* _Task goal_: Please copy exactly the lines from the top of the data through the line containing "house plant: present [322,402,412,499]", and nothing else.

* _Records to use_:
*** Begin section ***

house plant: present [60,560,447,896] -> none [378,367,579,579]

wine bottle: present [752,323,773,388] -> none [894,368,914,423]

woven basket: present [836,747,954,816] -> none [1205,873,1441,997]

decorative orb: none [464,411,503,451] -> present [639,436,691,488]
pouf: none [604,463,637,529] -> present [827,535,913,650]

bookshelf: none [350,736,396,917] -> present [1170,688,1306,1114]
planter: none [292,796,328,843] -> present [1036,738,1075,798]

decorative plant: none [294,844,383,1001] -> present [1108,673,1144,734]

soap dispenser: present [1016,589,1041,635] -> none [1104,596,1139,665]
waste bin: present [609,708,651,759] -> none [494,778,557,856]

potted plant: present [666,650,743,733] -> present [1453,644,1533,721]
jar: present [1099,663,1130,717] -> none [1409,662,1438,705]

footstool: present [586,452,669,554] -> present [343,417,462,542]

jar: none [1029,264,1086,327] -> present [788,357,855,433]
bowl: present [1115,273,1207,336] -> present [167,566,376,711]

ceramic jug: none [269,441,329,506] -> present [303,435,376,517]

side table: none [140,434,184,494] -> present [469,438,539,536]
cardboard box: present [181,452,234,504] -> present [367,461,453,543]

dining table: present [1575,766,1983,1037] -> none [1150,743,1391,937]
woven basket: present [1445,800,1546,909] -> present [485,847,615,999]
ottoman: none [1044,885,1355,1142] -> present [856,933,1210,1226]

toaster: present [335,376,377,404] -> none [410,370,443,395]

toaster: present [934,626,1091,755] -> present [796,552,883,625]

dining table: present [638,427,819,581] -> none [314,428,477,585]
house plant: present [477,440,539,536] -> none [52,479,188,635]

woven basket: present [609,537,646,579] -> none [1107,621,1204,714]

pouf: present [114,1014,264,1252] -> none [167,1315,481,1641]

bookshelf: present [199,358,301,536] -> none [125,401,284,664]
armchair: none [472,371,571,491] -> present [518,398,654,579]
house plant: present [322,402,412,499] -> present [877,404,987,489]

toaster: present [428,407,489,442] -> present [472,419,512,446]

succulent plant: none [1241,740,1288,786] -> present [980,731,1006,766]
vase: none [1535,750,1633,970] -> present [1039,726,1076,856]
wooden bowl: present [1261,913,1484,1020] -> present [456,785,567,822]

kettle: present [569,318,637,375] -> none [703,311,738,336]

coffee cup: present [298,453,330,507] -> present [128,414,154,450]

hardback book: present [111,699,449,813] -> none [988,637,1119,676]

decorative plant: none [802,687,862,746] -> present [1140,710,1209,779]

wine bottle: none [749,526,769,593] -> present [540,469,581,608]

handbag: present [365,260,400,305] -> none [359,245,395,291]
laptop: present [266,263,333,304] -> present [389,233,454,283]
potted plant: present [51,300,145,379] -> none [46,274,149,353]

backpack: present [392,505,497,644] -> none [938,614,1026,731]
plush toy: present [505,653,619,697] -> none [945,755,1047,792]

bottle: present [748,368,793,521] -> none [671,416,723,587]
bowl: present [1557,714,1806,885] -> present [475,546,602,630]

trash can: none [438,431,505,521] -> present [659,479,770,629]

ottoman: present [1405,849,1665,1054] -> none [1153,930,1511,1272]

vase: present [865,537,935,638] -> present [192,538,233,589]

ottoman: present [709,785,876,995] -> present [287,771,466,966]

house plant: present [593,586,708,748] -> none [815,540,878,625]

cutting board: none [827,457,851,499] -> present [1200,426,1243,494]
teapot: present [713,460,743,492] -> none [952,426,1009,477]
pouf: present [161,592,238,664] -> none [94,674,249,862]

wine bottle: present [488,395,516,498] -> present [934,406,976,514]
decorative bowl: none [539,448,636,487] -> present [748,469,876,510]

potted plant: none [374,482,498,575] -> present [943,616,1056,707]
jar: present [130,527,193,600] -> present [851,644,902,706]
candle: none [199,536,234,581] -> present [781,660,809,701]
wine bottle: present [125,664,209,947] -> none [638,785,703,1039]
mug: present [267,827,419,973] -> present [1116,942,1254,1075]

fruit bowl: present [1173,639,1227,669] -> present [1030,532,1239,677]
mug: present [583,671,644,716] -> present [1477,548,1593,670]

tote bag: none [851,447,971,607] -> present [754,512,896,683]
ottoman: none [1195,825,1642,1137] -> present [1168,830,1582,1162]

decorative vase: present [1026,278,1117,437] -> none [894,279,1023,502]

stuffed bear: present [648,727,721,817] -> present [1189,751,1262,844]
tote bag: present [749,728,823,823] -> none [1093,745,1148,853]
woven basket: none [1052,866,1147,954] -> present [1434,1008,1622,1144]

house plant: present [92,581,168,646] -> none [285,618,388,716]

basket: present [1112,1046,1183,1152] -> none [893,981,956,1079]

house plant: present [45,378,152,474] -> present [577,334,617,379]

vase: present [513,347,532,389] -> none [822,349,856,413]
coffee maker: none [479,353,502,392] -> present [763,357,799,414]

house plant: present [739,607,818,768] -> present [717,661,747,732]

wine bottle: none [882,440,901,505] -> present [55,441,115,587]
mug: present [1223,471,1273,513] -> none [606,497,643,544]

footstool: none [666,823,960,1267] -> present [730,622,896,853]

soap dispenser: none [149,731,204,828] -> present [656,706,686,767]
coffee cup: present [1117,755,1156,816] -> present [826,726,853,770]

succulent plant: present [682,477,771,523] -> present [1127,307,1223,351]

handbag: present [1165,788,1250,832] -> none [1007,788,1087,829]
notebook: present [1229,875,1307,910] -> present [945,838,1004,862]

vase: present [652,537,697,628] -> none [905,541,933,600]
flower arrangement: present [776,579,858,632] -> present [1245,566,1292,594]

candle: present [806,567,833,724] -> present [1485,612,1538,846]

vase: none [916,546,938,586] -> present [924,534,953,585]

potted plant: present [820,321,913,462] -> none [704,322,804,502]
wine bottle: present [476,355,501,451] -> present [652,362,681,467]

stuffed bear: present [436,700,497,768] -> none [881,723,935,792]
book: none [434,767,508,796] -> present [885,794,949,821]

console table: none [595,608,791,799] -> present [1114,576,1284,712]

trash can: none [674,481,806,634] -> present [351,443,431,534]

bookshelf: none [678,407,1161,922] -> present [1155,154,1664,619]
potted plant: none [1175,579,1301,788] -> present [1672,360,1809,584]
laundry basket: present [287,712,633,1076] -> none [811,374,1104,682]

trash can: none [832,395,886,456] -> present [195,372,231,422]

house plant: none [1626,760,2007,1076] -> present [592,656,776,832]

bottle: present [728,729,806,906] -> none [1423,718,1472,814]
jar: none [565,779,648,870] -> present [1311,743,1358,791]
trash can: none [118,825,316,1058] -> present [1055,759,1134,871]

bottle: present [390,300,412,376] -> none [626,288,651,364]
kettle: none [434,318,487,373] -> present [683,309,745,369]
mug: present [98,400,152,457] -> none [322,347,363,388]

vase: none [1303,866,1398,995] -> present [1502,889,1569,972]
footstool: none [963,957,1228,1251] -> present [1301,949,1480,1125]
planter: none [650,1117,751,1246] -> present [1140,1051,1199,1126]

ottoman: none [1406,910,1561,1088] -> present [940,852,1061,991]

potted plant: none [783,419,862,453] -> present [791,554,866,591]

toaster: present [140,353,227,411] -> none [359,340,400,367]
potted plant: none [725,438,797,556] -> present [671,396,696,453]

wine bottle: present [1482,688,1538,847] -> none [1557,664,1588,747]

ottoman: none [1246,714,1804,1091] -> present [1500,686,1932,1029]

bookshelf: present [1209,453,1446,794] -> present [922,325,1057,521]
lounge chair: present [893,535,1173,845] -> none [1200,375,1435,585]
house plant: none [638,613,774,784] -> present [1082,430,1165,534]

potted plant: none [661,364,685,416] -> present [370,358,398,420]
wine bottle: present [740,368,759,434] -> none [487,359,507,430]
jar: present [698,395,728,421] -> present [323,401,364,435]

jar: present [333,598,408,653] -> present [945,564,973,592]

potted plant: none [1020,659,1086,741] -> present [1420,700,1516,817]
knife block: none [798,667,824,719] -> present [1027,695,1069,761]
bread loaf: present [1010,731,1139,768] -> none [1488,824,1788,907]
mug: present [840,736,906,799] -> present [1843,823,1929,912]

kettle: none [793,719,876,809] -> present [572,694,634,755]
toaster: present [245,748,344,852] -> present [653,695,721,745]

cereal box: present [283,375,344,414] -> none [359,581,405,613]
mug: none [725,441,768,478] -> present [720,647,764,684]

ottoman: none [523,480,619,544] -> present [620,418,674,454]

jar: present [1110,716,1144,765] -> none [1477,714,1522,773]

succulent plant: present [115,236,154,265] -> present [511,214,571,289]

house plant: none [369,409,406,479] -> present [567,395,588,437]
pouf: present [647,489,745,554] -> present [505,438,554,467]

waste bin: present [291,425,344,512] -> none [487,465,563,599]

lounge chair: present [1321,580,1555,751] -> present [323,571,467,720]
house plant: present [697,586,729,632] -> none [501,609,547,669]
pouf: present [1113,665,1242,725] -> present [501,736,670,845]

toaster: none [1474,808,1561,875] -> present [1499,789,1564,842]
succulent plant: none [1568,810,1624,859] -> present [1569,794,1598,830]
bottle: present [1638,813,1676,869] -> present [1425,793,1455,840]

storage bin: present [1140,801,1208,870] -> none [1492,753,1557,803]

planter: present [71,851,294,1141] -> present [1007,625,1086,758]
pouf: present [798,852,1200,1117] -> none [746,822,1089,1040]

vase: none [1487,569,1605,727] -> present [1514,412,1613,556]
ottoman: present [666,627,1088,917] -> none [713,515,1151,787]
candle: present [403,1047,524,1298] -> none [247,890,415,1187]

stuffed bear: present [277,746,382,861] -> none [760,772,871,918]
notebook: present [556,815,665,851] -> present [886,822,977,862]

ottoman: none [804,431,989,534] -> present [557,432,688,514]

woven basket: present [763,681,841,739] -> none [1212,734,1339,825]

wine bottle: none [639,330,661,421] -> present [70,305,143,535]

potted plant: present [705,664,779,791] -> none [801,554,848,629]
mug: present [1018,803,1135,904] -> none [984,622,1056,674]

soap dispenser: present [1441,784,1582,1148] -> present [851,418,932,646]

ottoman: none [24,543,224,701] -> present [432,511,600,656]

*** End section ***

* _Written response_:
house plant: present [60,560,447,896] -> none [378,367,579,579]

wine bottle: present [752,323,773,388] -> none [894,368,914,423]

woven basket: present [836,747,954,816] -> none [1205,873,1441,997]

decorative orb: none [464,411,503,451] -> present [639,436,691,488]
pouf: none [604,463,637,529] -> present [827,535,913,650]

bookshelf: none [350,736,396,917] -> present [1170,688,1306,1114]
planter: none [292,796,328,843] -> present [1036,738,1075,798]

decorative plant: none [294,844,383,1001] -> present [1108,673,1144,734]

soap dispenser: present [1016,589,1041,635] -> none [1104,596,1139,665]
waste bin: present [609,708,651,759] -> none [494,778,557,856]

potted plant: present [666,650,743,733] -> present [1453,644,1533,721]
jar: present [1099,663,1130,717] -> none [1409,662,1438,705]

footstool: present [586,452,669,554] -> present [343,417,462,542]

jar: none [1029,264,1086,327] -> present [788,357,855,433]
bowl: present [1115,273,1207,336] -> present [167,566,376,711]

ceramic jug: none [269,441,329,506] -> present [303,435,376,517]

side table: none [140,434,184,494] -> present [469,438,539,536]
cardboard box: present [181,452,234,504] -> present [367,461,453,543]

dining table: present [1575,766,1983,1037] -> none [1150,743,1391,937]
woven basket: present [1445,800,1546,909] -> present [485,847,615,999]
ottoman: none [1044,885,1355,1142] -> present [856,933,1210,1226]

toaster: present [335,376,377,404] -> none [410,370,443,395]

toaster: present [934,626,1091,755] -> present [796,552,883,625]

dining table: present [638,427,819,581] -> none [314,428,477,585]
house plant: present [477,440,539,536] -> none [52,479,188,635]

woven basket: present [609,537,646,579] -> none [1107,621,1204,714]

pouf: present [114,1014,264,1252] -> none [167,1315,481,1641]

bookshelf: present [199,358,301,536] -> none [125,401,284,664]
armchair: none [472,371,571,491] -> present [518,398,654,579]
house plant: present [322,402,412,499] -> present [877,404,987,489]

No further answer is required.